Material provided:
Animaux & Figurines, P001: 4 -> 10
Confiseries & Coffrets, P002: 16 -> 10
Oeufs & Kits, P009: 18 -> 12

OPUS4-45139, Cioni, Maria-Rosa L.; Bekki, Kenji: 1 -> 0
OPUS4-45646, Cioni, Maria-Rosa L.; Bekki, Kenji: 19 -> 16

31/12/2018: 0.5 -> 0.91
---
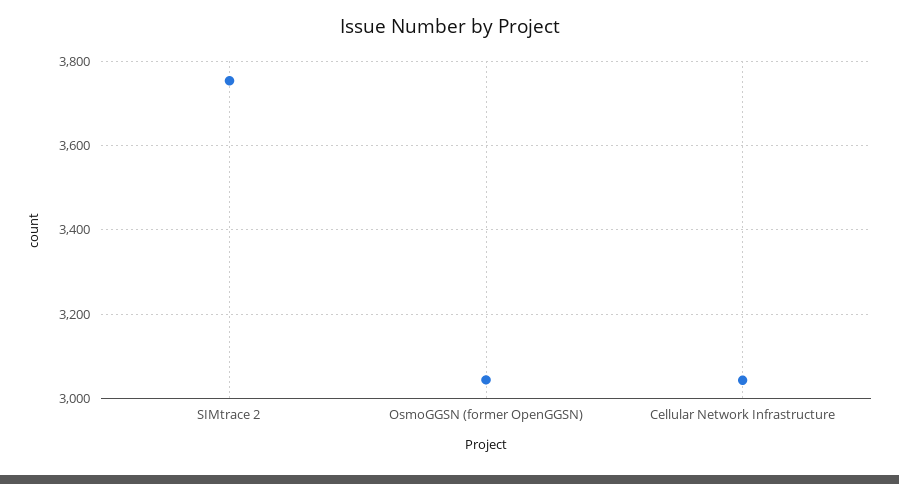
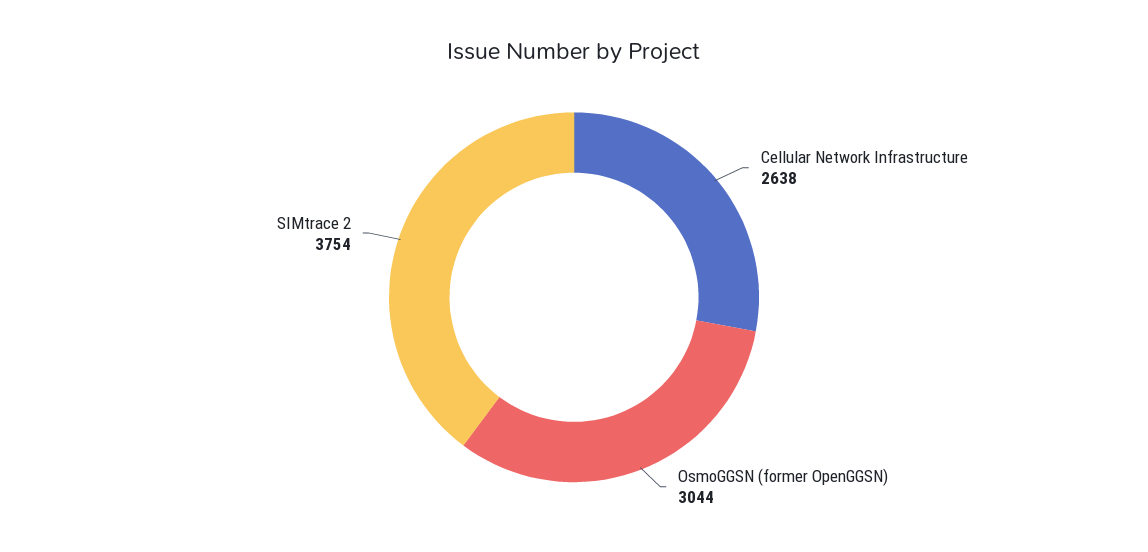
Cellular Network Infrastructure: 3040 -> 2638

Your objective:
Would you output, from the records above, exactly the run of lines that starts at the line containing "Animaux & Figurines, P001: 4 -> 10" and ends at the line containing "31/12/2018: 0.5 -> 0.91", and only that run?

Written response:
Animaux & Figurines, P001: 4 -> 10
Confiseries & Coffrets, P002: 16 -> 10
Oeufs & Kits, P009: 18 -> 12

OPUS4-45139, Cioni, Maria-Rosa L.; Bekki, Kenji: 1 -> 0
OPUS4-45646, Cioni, Maria-Rosa L.; Bekki, Kenji: 19 -> 16

31/12/2018: 0.5 -> 0.91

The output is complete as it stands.